Mais là-dessus, je vois d’autres paroles, surmontant l’analyse de Séba, qui me paraissent du plus grand intérêt. Elles sont dans ces deux extraits que je rapproche, parce qu’elles fixent bien le jugement dans le désordre du monde-devenu-fou, où un révolutionnaire de l'extrême-gauche (étiquette-Système en solde) fabrique avec quel ironique bonheur le mariage du souverainisme et la Tradition.

« [F]ace au “globalisme” défendu selon lui par les pays occidentaux, un nouveau courant est apparu, celui “du souverainisme traditionaliste” qui serait dans une logique de “solidarisme des peuples”... [...] “Nous nous sentons près et proches de toute entité qui s'inscrit dans la logique de résister pour son identité”, poursuit-il, comparant le panafricanisme à une “idéologie révolutionnaire”. »

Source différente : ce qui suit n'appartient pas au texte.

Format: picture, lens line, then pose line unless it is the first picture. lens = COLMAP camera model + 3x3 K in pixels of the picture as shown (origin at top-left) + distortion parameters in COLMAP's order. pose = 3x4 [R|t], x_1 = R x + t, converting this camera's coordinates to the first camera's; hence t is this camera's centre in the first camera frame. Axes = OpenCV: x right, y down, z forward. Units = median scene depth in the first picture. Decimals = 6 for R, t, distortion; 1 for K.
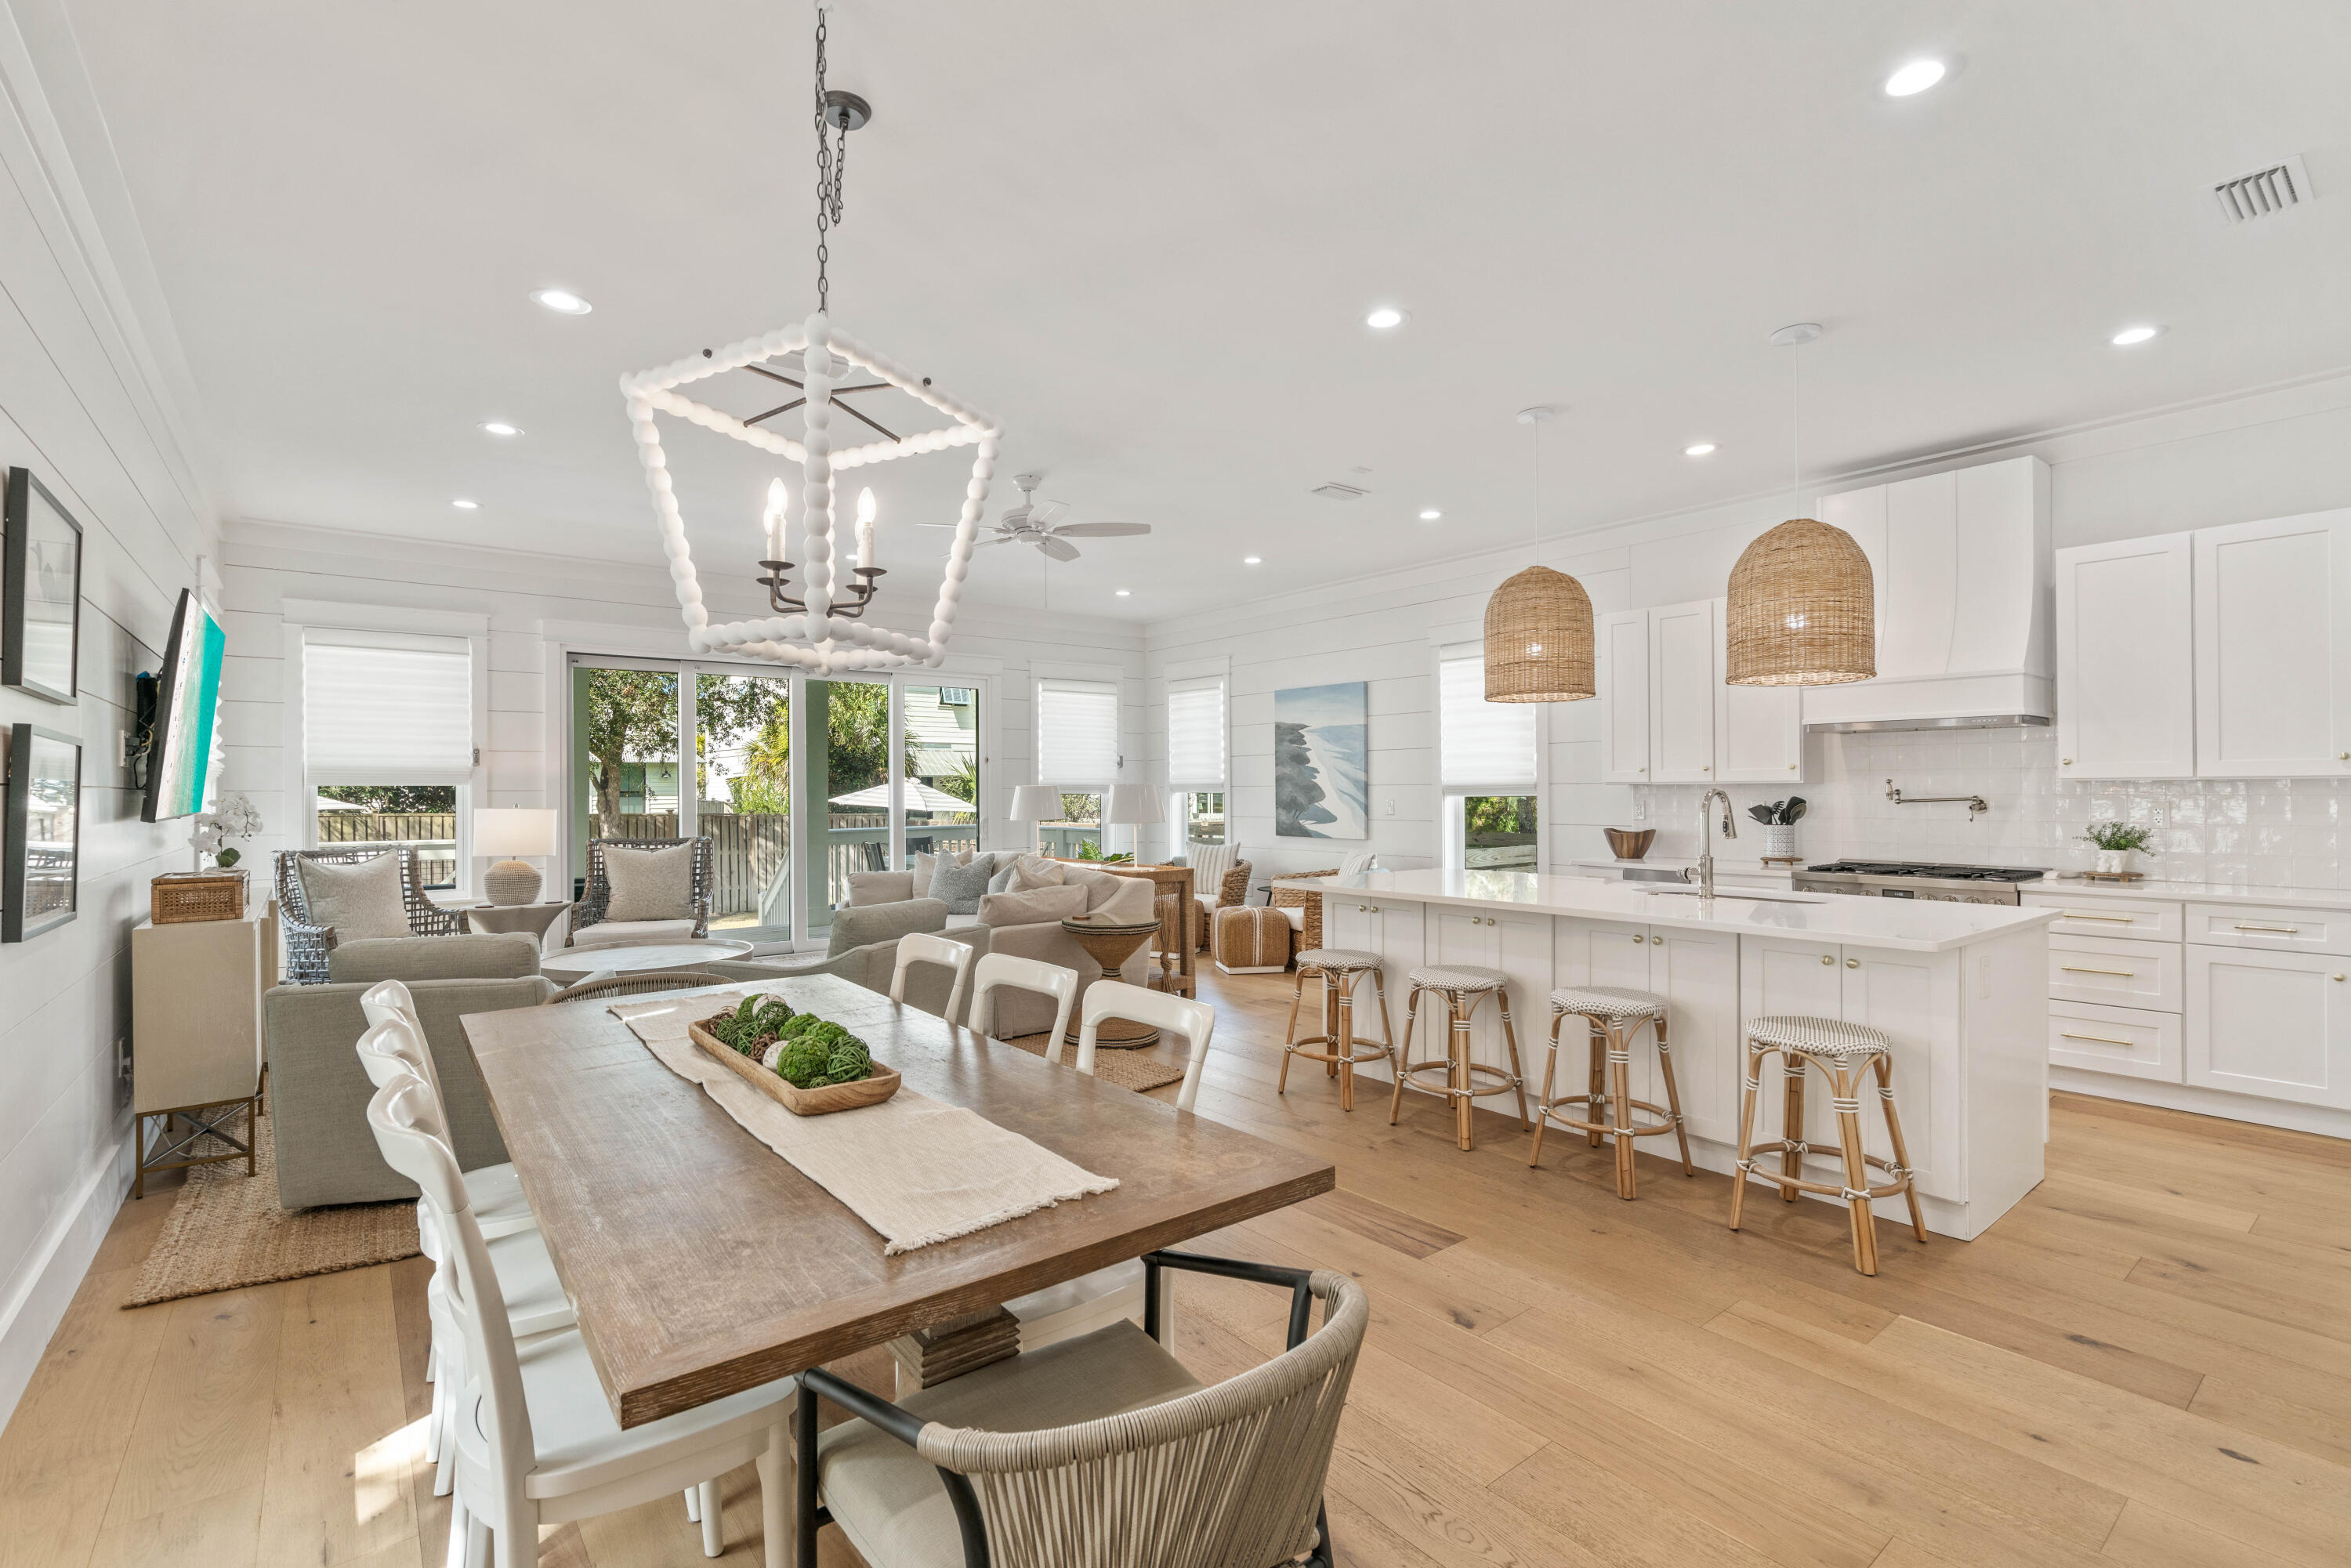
lens RADIAL K [[1072.2, 0, 1126.6], [0, 1072.2, 788.8], [0, 0, 1]] dist [-0.002260, 0.003263]
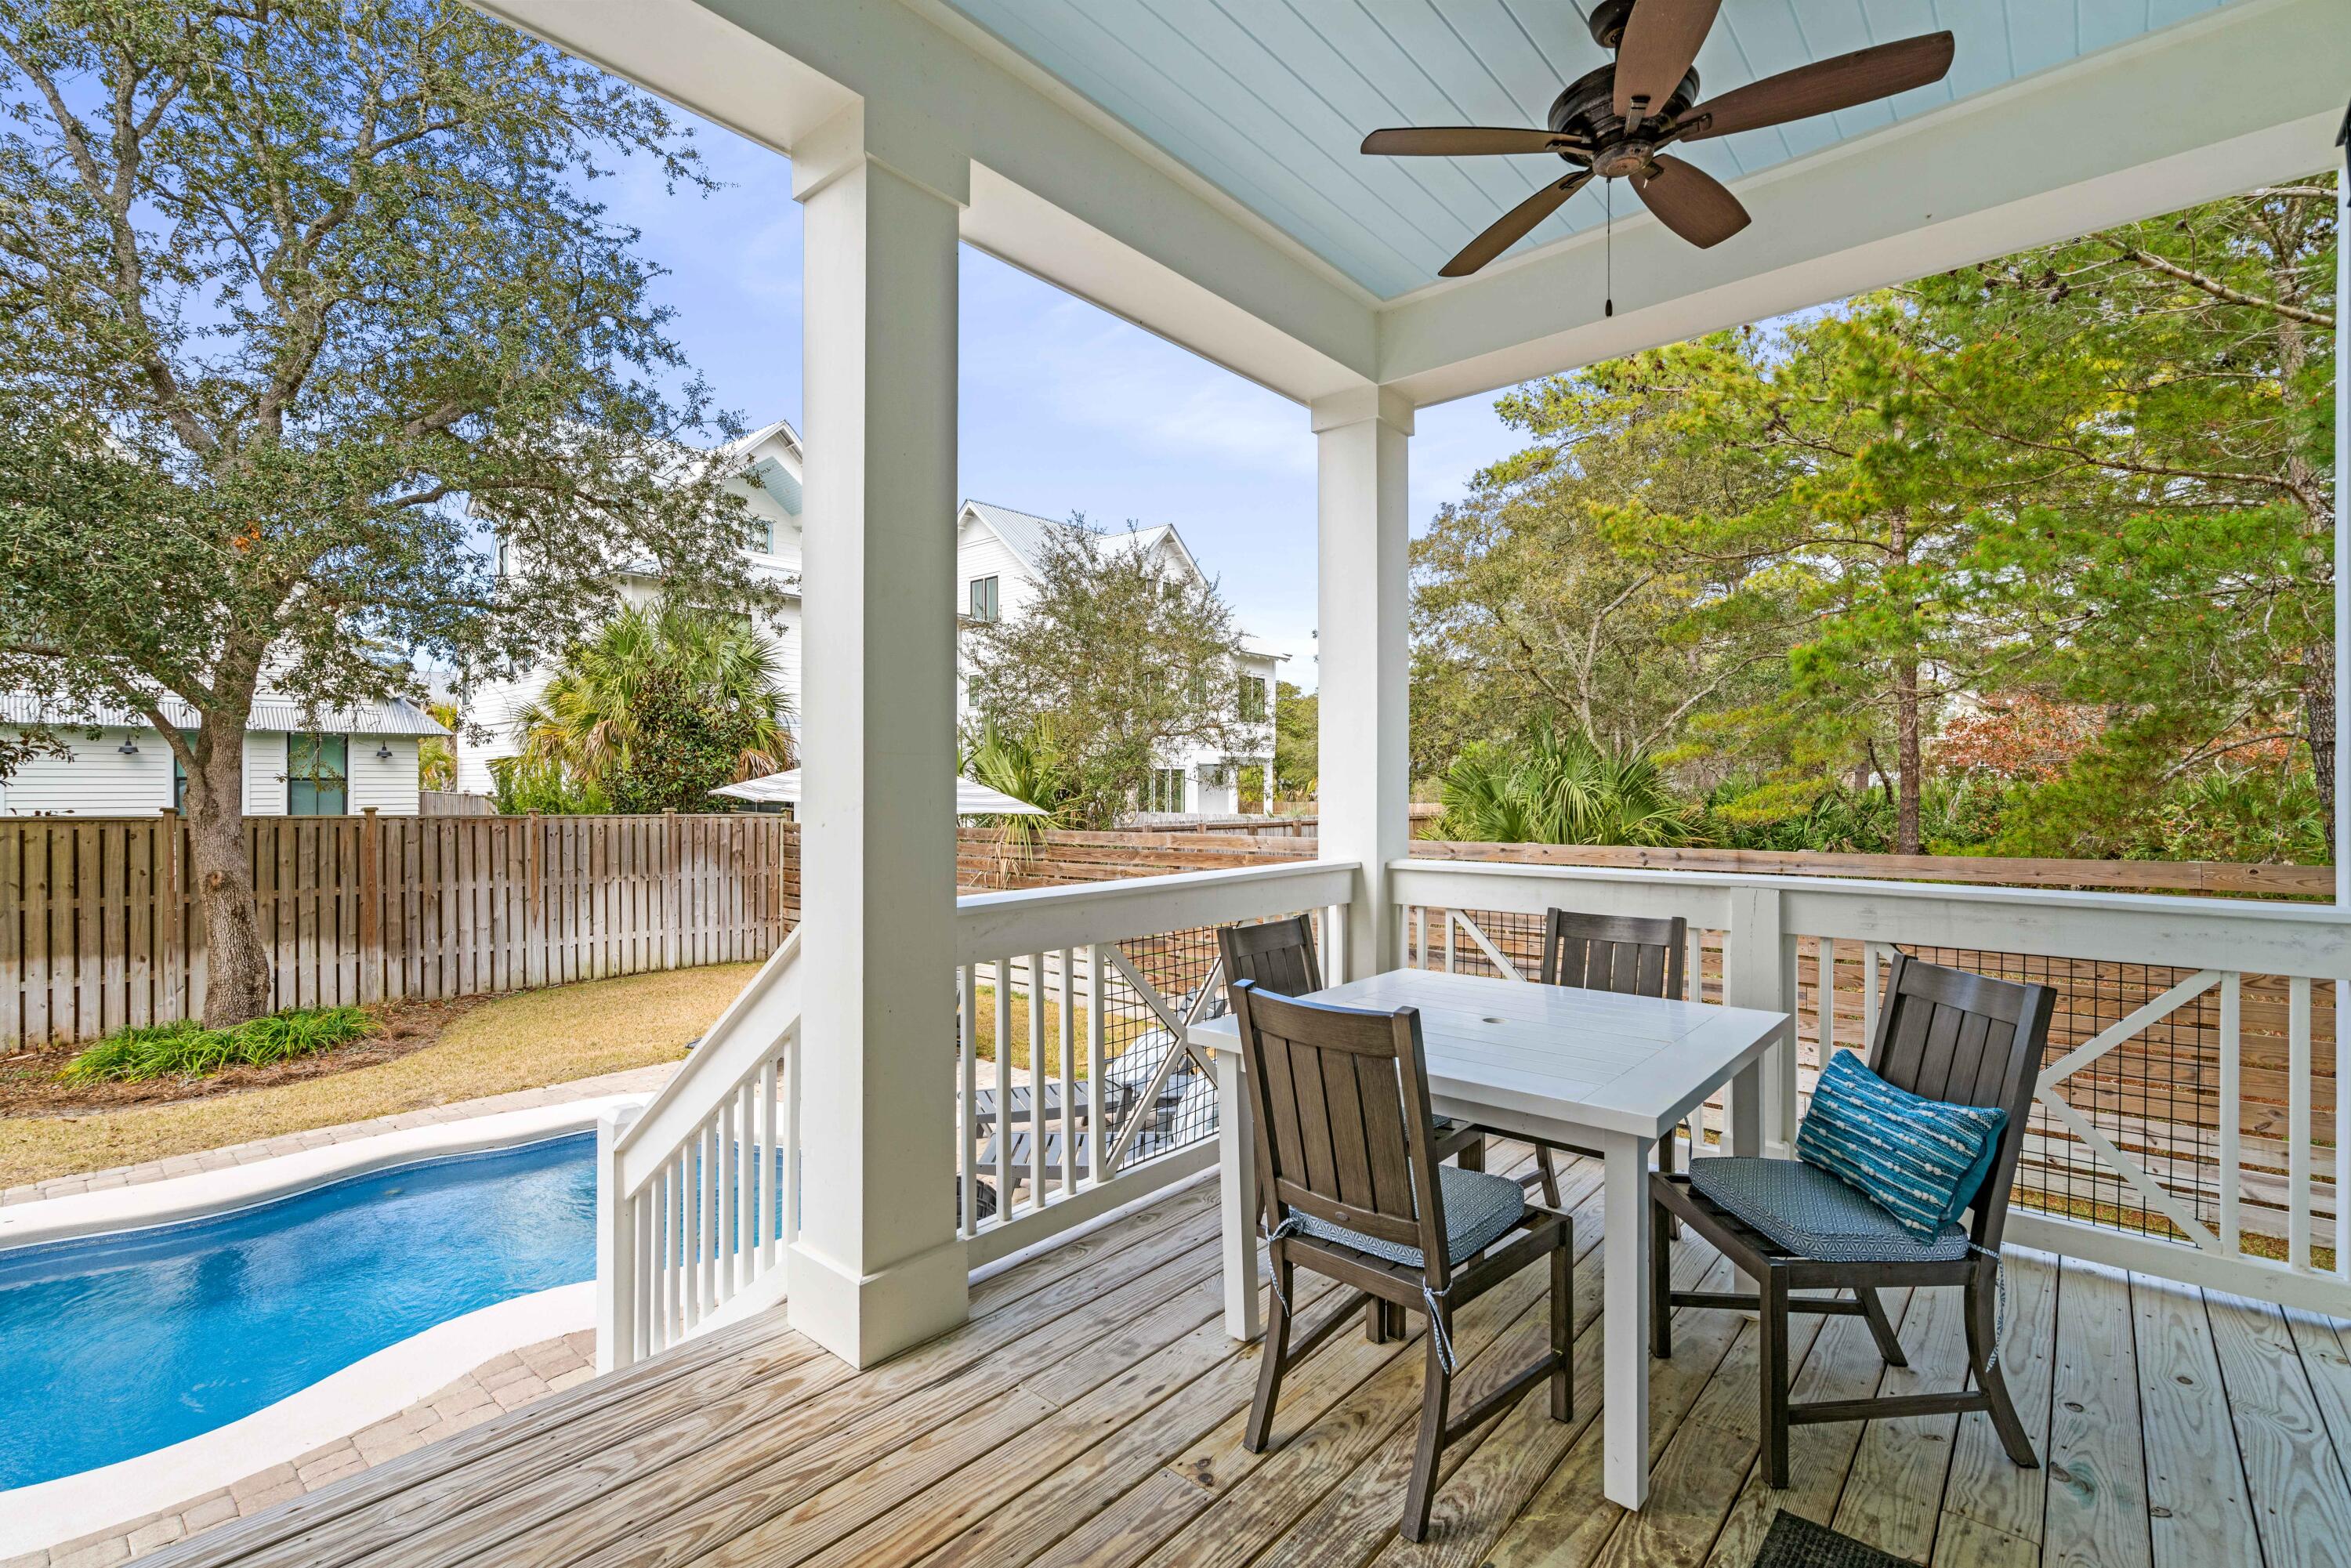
lens RADIAL K [[1072.2, 0, 1159.8], [0, 1072.2, 794.2], [0, 0, 1]] dist [-0.002260, 0.003263]
pose [[0.979509, 0.009326, 0.201182, -0.096890], [-0.010158, 0.999944, 0.003104, 0.006010], [-0.201142, -0.005084, 0.979549, 0.261413]]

On comprend bien entendu que cette idée, cette notion de « souverainisme traditionaliste » est quelque chose qui doit parler à la fois de Poutine et à Poutine. Il rejoint nombre de remarques qu’on a faites, et que d’autres ont faites à propos du Russe.

L’important dans cette occurrence et selon ce jugement de Séba, c’est que notre ‘Ukrisis’ est sortie de son contexte pseudo-géopolitique (expansionnisme russe) ; de son axe Est-Ouest façon Guerre Froide recommencée ; de son simulacre idéologique peinturlurée de l’arc-en-ciel de nos vertus ; de sa latitude moralinesque dont le champ matriciel est le bloc-BAO dans sa situation transatlantique, croisière de luxe du type “anglosphère” exsudant le suprémacisme anglo-saxon. La ‘Ukrisis’ devient absolument un événement de son temps catastrophique, un événement pas si fou de ces temps-devenus-fous, se révoltant contre cette folie, exprimant complètement la Grande Crise.

Or, il se trouve que Séba n’est pas un isolé, dans le sentiment qu’il exprime. On retrouve ici et là et de plus en plus, du Mexique à l’Inde, de la Chine à l’Iran, cette sorte de jugement sur ‘Ukrisis’, absolument remise dans son contexte métahistorique. Il est très intéressant de constater que ce courant, – dont on pourrait juger qu’il s’est exprimé, si les décomptes sont faits pour ce qu’ils sont et ce qu’ils disent, lors du vote de l’Assemblée Générale de l’ONU – ne faiblit pas sous les coups de l’extraordinaire offensive de communication du bloc, et des pressions qui vont avec, mais qu’au contraire il grandit selon ma perception et s’affirme tel qu’on peut le percevoir.

C’est de loin l’aspect de l’événement le plus intéressant, le plus formidablement puissant potentiellement, parce qu’il est à la fois force et forme, qu’il n’est en rien une création de la communication comme instrument de torture postmoderne, en rien un simulacre. Je puis assurer les dieux que l’on reviendra très vite dans ces colonnes de notre site sur cet aspect de la chose, que l’on s’attachera à présenter de façon à la fois plus précise et plus conceptuelle. Car c’est bien là que nous est donnée l’occasion de sortir de la caverne de Platon.